Supplied text:
··········

Age Group:
AdultsProgram Description
Event Details
The town of Wells, Maine, decides the fate of its American Indian mascot after facing public allegations of racist behavior at a high school football game.
Recently aired on Maine Public Television!
As the harmful phenomenon of Native American mascots continues to be challenged nationally, public school systems are addressing their own use of Indigenous team names, icons, and imagery. We Are The Warriors is a documentary following residents of Wells, a small town in Maine, as they take on this polarizing issue after facing public allegations that Warriors football fans mocked Indigenous culture. The school district investigates the incident and forms a Mascot Advisory Committee to hear Wabanaki perspectives and consider the fate of their beloved mascot.
We Are The Warriors reveals how difficult conversations about identity and history are key to addressing Native American mascots. The film’s Co-Directors, both graduates of Wells High School, gathered interviews and insights from residents of Wells and Wabanaki people from what is now Maine, Québec, and the Canadian Maritimes. Revelations about the town’s brutal colonial history and difficult conversations about the actual impact of the intended honor were key to changing hearts and minds of committee members. The film highlights evolving opinions of residents with a secondary focus on the history of the region, and after months of informed consideration, the committee votes to recommend retiring the mascot to the school board and the policy is adopted. Winner of the 2023 Maine International Film Festival’s Tourmaline Prize for best feature made in Maine.

··········

Data under study:
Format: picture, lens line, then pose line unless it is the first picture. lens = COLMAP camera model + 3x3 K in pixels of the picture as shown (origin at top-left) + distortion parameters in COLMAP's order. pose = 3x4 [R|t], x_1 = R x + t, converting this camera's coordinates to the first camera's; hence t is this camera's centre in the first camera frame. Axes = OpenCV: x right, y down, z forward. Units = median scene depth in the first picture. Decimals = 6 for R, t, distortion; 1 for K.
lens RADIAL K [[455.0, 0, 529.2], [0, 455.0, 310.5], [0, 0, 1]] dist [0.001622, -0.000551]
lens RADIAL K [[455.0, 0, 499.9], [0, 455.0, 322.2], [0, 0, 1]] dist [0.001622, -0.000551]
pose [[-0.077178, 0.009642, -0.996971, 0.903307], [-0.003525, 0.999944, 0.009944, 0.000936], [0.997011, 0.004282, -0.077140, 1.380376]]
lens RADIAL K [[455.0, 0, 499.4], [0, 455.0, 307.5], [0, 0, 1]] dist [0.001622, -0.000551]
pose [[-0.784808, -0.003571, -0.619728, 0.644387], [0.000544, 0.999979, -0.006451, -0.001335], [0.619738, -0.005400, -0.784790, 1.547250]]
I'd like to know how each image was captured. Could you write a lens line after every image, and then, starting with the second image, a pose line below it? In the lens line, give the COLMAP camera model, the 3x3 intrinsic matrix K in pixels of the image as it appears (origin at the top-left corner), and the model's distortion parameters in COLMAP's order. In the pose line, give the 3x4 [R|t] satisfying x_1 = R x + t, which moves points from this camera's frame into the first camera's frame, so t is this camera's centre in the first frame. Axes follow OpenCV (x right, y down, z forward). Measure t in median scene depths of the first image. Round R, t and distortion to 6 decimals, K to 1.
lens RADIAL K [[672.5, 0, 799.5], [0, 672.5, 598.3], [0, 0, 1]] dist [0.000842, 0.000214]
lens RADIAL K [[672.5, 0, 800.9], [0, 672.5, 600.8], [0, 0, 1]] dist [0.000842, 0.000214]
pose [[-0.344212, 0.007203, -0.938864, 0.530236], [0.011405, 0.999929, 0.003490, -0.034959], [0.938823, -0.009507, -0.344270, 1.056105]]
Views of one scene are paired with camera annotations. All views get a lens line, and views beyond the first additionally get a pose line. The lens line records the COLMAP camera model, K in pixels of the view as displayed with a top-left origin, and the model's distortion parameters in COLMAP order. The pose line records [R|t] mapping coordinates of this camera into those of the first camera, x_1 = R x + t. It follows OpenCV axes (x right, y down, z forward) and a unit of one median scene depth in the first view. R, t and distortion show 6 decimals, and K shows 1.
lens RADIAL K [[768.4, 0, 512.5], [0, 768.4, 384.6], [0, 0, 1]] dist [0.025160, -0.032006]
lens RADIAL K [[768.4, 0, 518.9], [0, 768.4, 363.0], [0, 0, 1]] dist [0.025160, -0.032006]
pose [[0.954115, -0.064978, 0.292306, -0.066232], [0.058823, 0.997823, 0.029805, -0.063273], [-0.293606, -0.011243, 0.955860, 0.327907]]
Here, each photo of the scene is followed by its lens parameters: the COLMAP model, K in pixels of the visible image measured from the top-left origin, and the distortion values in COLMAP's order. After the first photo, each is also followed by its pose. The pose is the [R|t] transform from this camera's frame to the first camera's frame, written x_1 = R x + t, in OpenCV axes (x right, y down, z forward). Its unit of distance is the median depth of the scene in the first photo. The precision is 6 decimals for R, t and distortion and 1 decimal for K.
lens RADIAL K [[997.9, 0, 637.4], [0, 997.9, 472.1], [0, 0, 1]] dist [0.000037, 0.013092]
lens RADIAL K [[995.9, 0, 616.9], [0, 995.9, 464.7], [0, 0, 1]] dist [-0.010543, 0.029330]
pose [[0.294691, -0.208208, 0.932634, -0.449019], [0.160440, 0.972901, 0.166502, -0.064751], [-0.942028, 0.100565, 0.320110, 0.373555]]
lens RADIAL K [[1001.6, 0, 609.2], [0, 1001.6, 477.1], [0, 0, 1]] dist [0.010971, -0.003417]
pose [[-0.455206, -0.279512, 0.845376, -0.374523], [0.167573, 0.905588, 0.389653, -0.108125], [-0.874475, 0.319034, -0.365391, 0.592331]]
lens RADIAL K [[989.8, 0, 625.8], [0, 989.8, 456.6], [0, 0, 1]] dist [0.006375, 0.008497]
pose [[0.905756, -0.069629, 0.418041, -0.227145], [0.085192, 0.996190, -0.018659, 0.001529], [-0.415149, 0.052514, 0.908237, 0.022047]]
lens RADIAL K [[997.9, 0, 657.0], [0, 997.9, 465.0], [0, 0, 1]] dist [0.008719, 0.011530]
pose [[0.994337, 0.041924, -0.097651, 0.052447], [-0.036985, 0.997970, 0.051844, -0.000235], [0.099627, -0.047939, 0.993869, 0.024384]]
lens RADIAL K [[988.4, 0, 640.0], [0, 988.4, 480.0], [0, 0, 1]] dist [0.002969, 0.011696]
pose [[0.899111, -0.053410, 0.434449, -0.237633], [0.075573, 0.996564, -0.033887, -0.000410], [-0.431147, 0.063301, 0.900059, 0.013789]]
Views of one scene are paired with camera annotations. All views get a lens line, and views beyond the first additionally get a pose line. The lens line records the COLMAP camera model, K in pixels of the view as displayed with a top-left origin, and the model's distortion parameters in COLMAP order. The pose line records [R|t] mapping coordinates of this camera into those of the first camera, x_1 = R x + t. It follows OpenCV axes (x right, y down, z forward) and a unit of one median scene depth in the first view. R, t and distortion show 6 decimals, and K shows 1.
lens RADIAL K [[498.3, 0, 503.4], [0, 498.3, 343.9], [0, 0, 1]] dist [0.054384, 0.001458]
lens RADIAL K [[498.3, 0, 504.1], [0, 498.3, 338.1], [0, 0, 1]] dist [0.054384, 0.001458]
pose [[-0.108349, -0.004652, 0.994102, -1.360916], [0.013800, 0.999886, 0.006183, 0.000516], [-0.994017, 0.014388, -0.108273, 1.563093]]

··········

Work instruction: Reproduce the portion of the film description between "As the harmful" and "their beloved mascot.", inclusive, word for word.

Answer space:
As the harmful phenomenon of Native American mascots continues to be challenged nationally, public school systems are addressing their own use of Indigenous team names, icons, and imagery. We Are The Warriors is a documentary following residents of Wells, a small town in Maine, as they take on this polarizing issue after facing public allegations that Warriors football fans mocked Indigenous culture. The school district investigates the incident and forms a Mascot Advisory Committee to hear Wabanaki perspectives and consider the fate of their beloved mascot.